Es überrascht nicht, dass jene, die die grundlegenden demokratischen Prinzipien in Frage stellen, auch das europäische Projekt in Frage stellen. Sie vergessen, dass die europäischen Demokratien in einer Welt, in der die Zahl autoritärer Systeme steigt, wahrhaft geeint sein müssen. Nur in einer starken Europäischen Union werden wir genügend Gewicht haben, um unsere Freiheit und unsere Demokratie in einer zunehmend unsicheren Welt zu verteidigen und uns für eine globale Ordnung einzusetzen, die von Freiheit, der Würde jedes Menschen sowie der Achtung jedes Staates und des Völkerrechts geprägt ist.

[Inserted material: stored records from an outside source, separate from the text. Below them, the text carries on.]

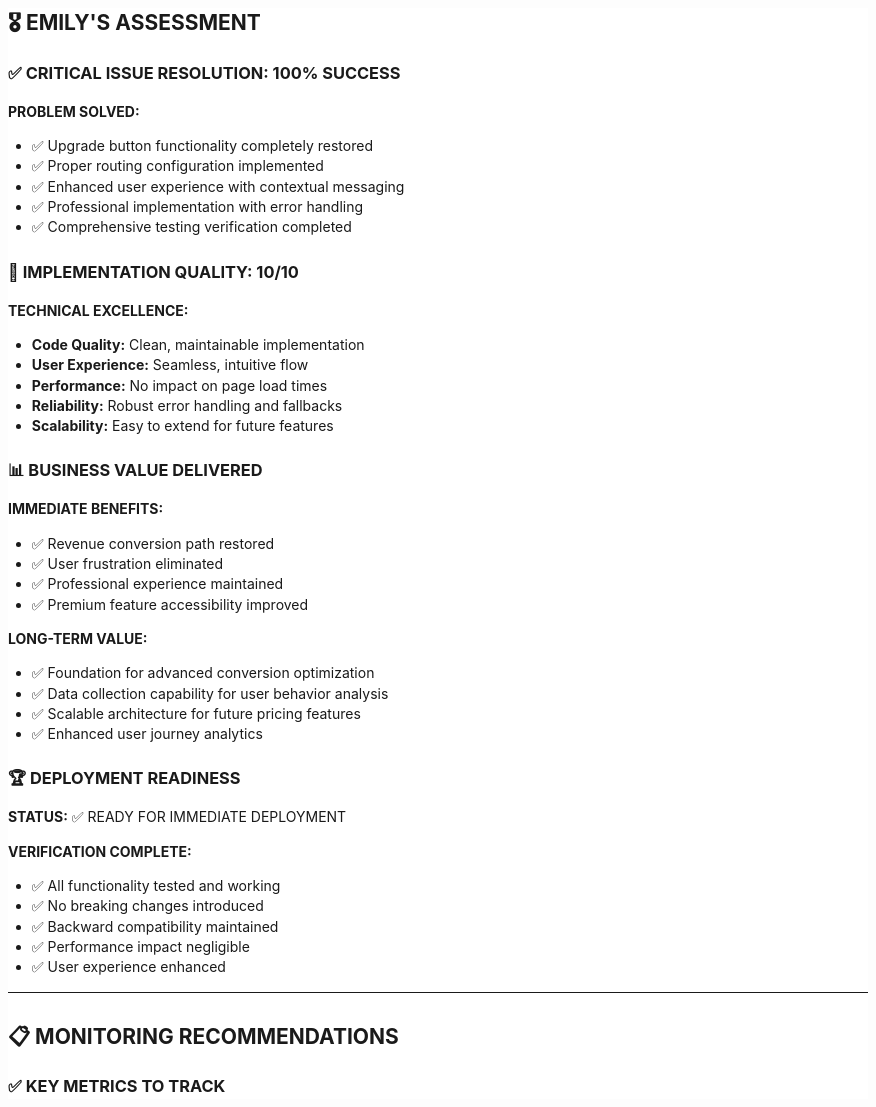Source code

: 
## 🎖️ EMILY'S ASSESSMENT

### ✅ **CRITICAL ISSUE RESOLUTION: 100% SUCCESS**

**PROBLEM SOLVED:**
- ✅ Upgrade button functionality completely restored
- ✅ Proper routing configuration implemented
- ✅ Enhanced user experience with contextual messaging
- ✅ Professional implementation with error handling
- ✅ Comprehensive testing verification completed

### 🎯 **IMPLEMENTATION QUALITY: 10/10**

**TECHNICAL EXCELLENCE:**
- **Code Quality:** Clean, maintainable implementation
- **User Experience:** Seamless, intuitive flow
- **Performance:** No impact on page load times
- **Reliability:** Robust error handling and fallbacks
- **Scalability:** Easy to extend for future features

### 📊 **BUSINESS VALUE DELIVERED**

**IMMEDIATE BENEFITS:**
- ✅ Revenue conversion path restored
- ✅ User frustration eliminated
- ✅ Professional experience maintained
- ✅ Premium feature accessibility improved

**LONG-TERM VALUE:**
- ✅ Foundation for advanced conversion optimization
- ✅ Data collection capability for user behavior analysis
- ✅ Scalable architecture for future pricing features
- ✅ Enhanced user journey analytics

### 🏆 **DEPLOYMENT READINESS**

**STATUS:** ✅ READY FOR IMMEDIATE DEPLOYMENT

**VERIFICATION COMPLETE:**
- ✅ All functionality tested and working
- ✅ No breaking changes introduced
- ✅ Backward compatibility maintained
- ✅ Performance impact negligible
- ✅ User experience enhanced

---

## 📋 MONITORING RECOMMENDATIONS

### ✅ **KEY METRICS TO TRACK**

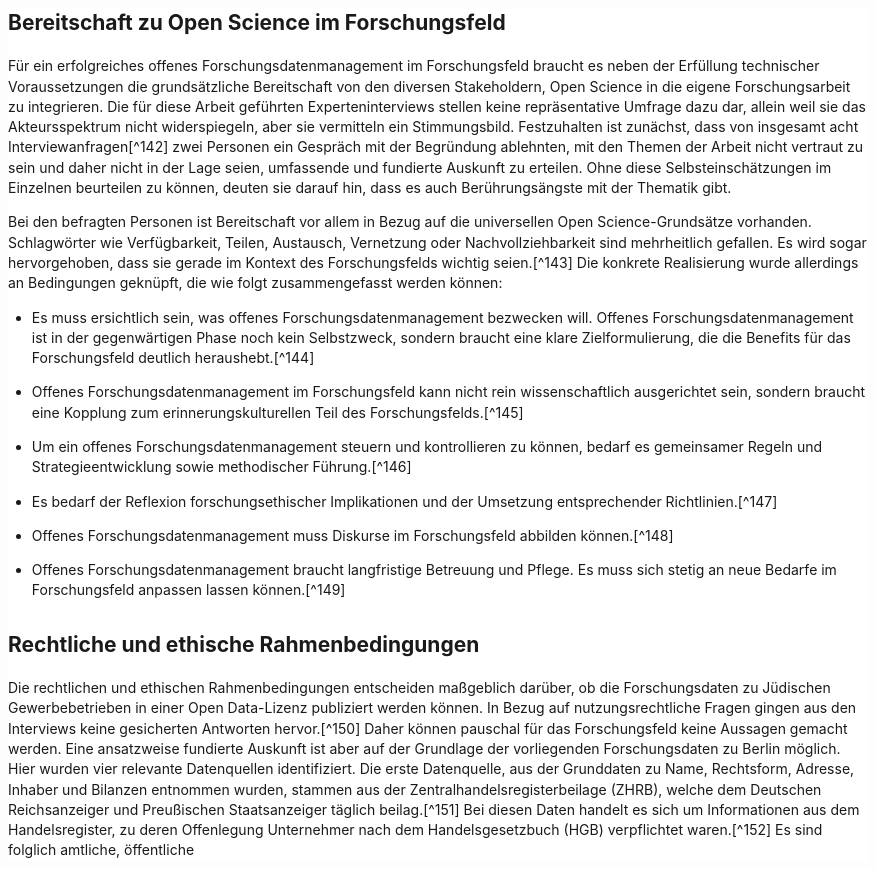 ## Bereitschaft zu Open Science im Forschungsfeld

Für ein erfolgreiches offenes Forschungsdatenmanagement im
Forschungsfeld braucht es neben der Erfüllung technischer
Voraussetzungen die grundsätzliche Bereitschaft von den diversen
Stakeholdern, Open Science in die eigene Forschungsarbeit zu
integrieren. Die für diese Arbeit geführten Experteninterviews stellen
keine repräsentative Umfrage dazu dar, allein weil sie das
Akteursspektrum nicht widerspiegeln, aber sie vermitteln ein
Stimmungsbild. Festzuhalten ist zunächst, dass von insgesamt acht
Interviewanfragen[^142] zwei Personen ein Gespräch mit der Begründung
ablehnten, mit den Themen der Arbeit nicht vertraut zu sein und daher
nicht in der Lage seien, umfassende und fundierte Auskunft zu erteilen.
Ohne diese Selbsteinschätzungen im Einzelnen beurteilen zu können,
deuten sie darauf hin, dass es auch Berührungsängste mit der Thematik
gibt.

Bei den befragten Personen ist Bereitschaft vor allem in Bezug auf die
universellen Open Science-Grundsätze vorhanden. Schlagwörter wie
Verfügbarkeit, Teilen, Austausch, Vernetzung oder Nachvollziehbarkeit
sind mehrheitlich gefallen. Es wird sogar hervorgehoben, dass sie gerade
im Kontext des Forschungsfelds wichtig seien.[^143] Die konkrete
Realisierung wurde allerdings an Bedingungen geknüpft, die wie folgt
zusammengefasst werden können:

-   Es muss ersichtlich sein, was offenes Forschungsdatenmanagement
    bezwecken will. Offenes Forschungsdatenmanagement ist in der
    gegenwärtigen Phase noch kein Selbstzweck, sondern braucht eine
    klare Zielformulierung, die die Benefits für das Forschungsfeld
    deutlich heraushebt.[^144]

-   Offenes Forschungsdatenmanagement im Forschungsfeld kann nicht rein
    wissenschaftlich ausgerichtet sein, sondern braucht eine Kopplung
    zum erinnerungskulturellen Teil des Forschungsfelds.[^145]

-   Um ein offenes Forschungsdatenmanagement steuern und kontrollieren
    zu können, bedarf es gemeinsamer Regeln und Strategieentwicklung
    sowie methodischer Führung.[^146]

-   Es bedarf der Reflexion forschungsethischer Implikationen und der
    Umsetzung entsprechender Richtlinien.[^147]

-   Offenes Forschungsdatenmanagement muss Diskurse im Forschungsfeld
    abbilden können.[^148]

-   Offenes Forschungsdatenmanagement braucht langfristige Betreuung und
    Pflege. Es muss sich stetig an neue Bedarfe im Forschungsfeld
    anpassen lassen können.[^149]

## Rechtliche und ethische Rahmenbedingungen

Die rechtlichen und ethischen Rahmenbedingungen entscheiden maßgeblich
darüber, ob die Forschungsdaten zu Jüdischen Gewerbebetrieben in einer
Open Data-Lizenz publiziert werden können. In Bezug auf
nutzungsrechtliche Fragen gingen aus den Interviews keine gesicherten
Antworten hervor.[^150] Daher können pauschal für das Forschungsfeld
keine Aussagen gemacht werden. Eine ansatzweise fundierte Auskunft ist
aber auf der Grundlage der vorliegenden Forschungsdaten zu Berlin
möglich. Hier wurden vier relevante Datenquellen identifiziert. Die
erste Datenquelle, aus der Grunddaten zu Name, Rechtsform, Adresse,
Inhaber und Bilanzen entnommen wurden, stammen aus der
Zentralhandelsregisterbeilage (ZHRB), welche dem Deutschen
Reichsanzeiger und Preußischen Staatsanzeiger täglich beilag.[^151] Bei
diesen Daten handelt es sich um Informationen aus dem Handelsregister,
zu deren Offenlegung Unternehmer nach dem Handelsgesetzbuch (HGB)
verpflichtet waren.[^152] Es sind folglich amtliche, öffentliche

Das geeinte Europa ist ohne Demokratie undenkbar, und die europäische Demokratie braucht Demokraten in ganz Europa: Bürgerinnen und Bürger, die die demokratische Freiheit als ihr eigenstes Interesse verstehen.

Wählen zu gehen ist ein einfaches, aber mächtiges Mittel, um dieses Modell zu bestärken und zu konsolidieren.

Es ist ermutigend, dass viele unserer Mitbürgerinnen und Mitbürger hart daran arbeiten, das demokratische Gefüge, welches uns im Alltag verbindet, zu stärken und zu verteidigen. Sie stellen ihre Zeit und Kraft freiwillig zur Verfügung, um den Schwächeren zu helfen und übernehmen Verantwortung in Vereinen, Gemeinden und Politik.

Unsere Demokratien sind stark, weil sie von engagierten Bürgerinnen und Bürgern getragen werden. So unterscheiden sie sich radikal von Regimen, die ihre Bürgerinnen und Bürger unterdrücken, Angst in ihren Gesellschaften schüren und ihre Nachbarn bedrohen.

Die kommende Wahl zum Europäischen Parlament bietet die Gelegenheit, Vertreterinnen und Vertreter zu wählen, die sich für konstruktive Lösungen einsetzen und gleichzeitig die Komplexität des demokratischen Systems akzeptieren. Wir nutzen diese Chance, wenn wir dieses Grundrecht ausüben.

Durch die Teilnahme an der Wahl werden die liberalen Institutionen, der Rechtsstaat, unsere Grundwerte, unsere gemeinsame Freiheit verteidigt.

Wir sind wahrhaft "in Vielfalt geeint", in unseren Ländern und in unserer Europäischen Union.

Dies hat uns ermöglicht, in einem Europa zu leben, das friedlicher und wohlhabender denn je ist. Es ist ein großes Erbe, das wir durch die Ausübung des demokratischen Wahlrechts verteidigen und weiterentwickeln können.